| Introduction 
 
 
						With GeneXproServer 5.0 we are introducing an API (Application Programming Interface) that allows you to take control of the process of creating, improving and testing new models as well as scoring data against models and make predictions. You can use the API, for example, when you need to create complex workflows that are not supported by GeneXproServer’s job definition processing.
						 
						The focus of this first version of GeneXproServer’s API is simplicity. It defines a small set of operations that can be grasped and put to work in a few minutes if you 
						know how to program in any of the .NET languages such as C#, VB.NET, IronPython or C++ CLI. All code samples in this document are in C#.
						 Requirements
 
 
 
						The GeneXproServer 5.0 API was built against the .NET Framework 4.0. When starting a project you need to add a reference to the library gxps5api.dll that is installed to the folder C:\Program Files (x86)\GeneXproServer 50\ in 64 bits versions of Windows or to C:\Program Files\GeneXproServer 50\ otherwise. 
						
 GeneXproServer ships with a sample project with examples of all supported operations that can be found in the folder C:\Program Files (x86)\GeneXproServer 50\samples\GeneXproServerApiSample\ or C:\Program Files\GeneXproServer 50\samples\GeneXproServerApiSample\ assuming you installed GeneXproServer to the default location.
 Structure
 
 
 
						The current version of the API contains four interfaces and four public classes. The interfaces are IDataset, IRun, IScorer and IPredictor and are implemented internally. The creation of instances that implement these interfaces follows the Factory pattern which is implemented by the RunFactory static class. The classes Model and Statistics are DTOs 
						(Data Transfer Objects) and the RunEventArgs derives from EventArgs and is used to report on the processing engines.
						 
						All method calls in the interfaces are blocking calls and the member instances are not thread safe.

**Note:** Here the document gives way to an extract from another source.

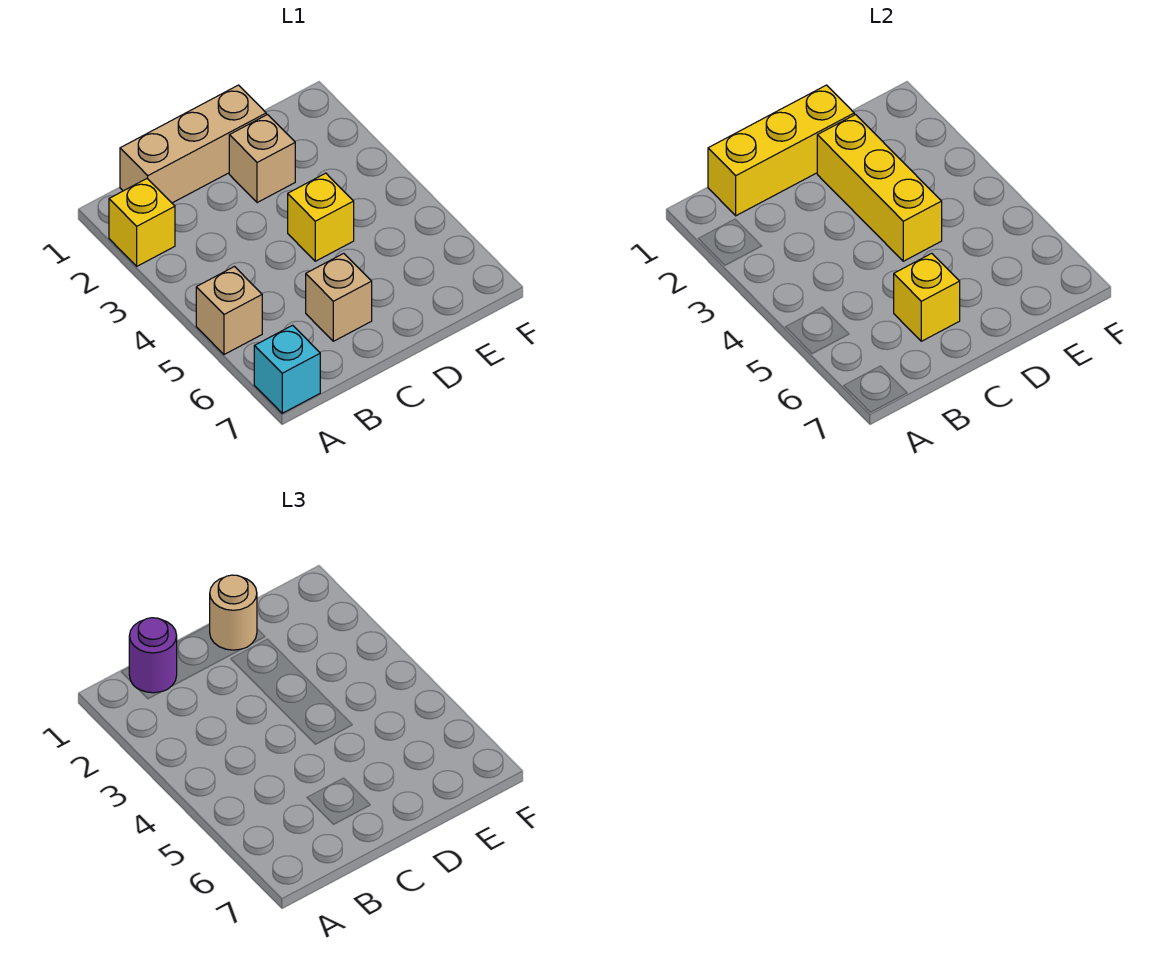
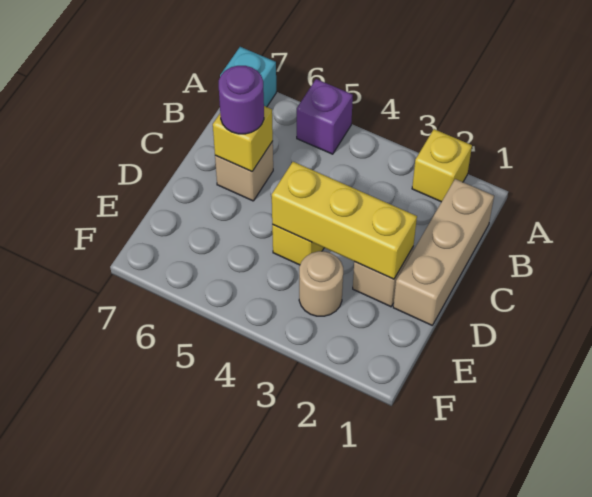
tan brick A5 level 1 -> purple brick A5 level 1
yellow brick B1:D1 level 2 -> none
purple round brick B1 level 3 -> purple round brick C6 level 3
tan round brick D1 level 3 -> tan round brick E3 level 1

						 Start, Continue, Simplify and Complexify
 
 
 
						Opening and starting a run is a very simple operation:
						 
var run = RunFactory.OpenRun(@"c:\MyRun.gep");
run.Start(50);
Console.WriteLine(run.ActiveModel.TrainingStatistics.Fitness); 
						The snippet above opens the run MyRun.gep, processes it for 50 generations and then prints the training fitness to the console.
						 
						RunFactory.OpenRun returns an implementation of the interface IRun that allows you to start new runs and continue existing ones, change the current model and test existing models. It also contains a list of all the models in the run and summary information about both the training and validation datasets. Finally, the IRun interface includes an event that you can subscribe to 
						in order to receive notifications of the run processing. 
						 
						Continuing a run from the active model is also a simple operation:
						 
var run = RunFactory.OpenRun(@"c:\MyRun.gep");
run.Continue(50);
Console.WriteLine(run.ActiveModel.TrainingStatistics.Fitness); 
						This snippet opens the run MyRun.gep and continues 
						improving the active model for 50 generations. It finishes by printing the new training fitness to the console.
						 
						Simplify and Complexify operations are similar:
						 
						 
var run = RunFactory.OpenRun(@"c:\MyRun.gep");
run.Simplify(50); and 
						 
var run = RunFactory.OpenRun(@"c:\MyRun.gep");
run.Complexify(50); Changing the Active Model
 
 
 The IRun interface also exposes a way to change the active model: 
var run = RunFactory.OpenRun(@"c:\MyRun.gep");
Console.WriteLine(run.ActiveModel.Index);
run.SelectModel(run.Models[0]);
Console.WriteLine(run.ActiveModel.Index);
 The code above opens a run, prints the index of the active model, changes the active model to be the first model in the run and then prints the index (which is 1). Testing a Model
 
 
 IRun exposes functionality that lets you test a model against the training or validation datasets. This is also a simple operation where you only need to identify the model and the dataset type you want to test: 
var run = RunFactory.OpenRun(@"c:\MyRun.gep");
run.Test(run.Models[3], DataSetEnum.ValidationSet);
Console.WriteLine(run.Models[3].ValidationStatistics.Fitness); The code above opens the run and tests the model with the Index 4 (note that the Index of a model starts with 1) 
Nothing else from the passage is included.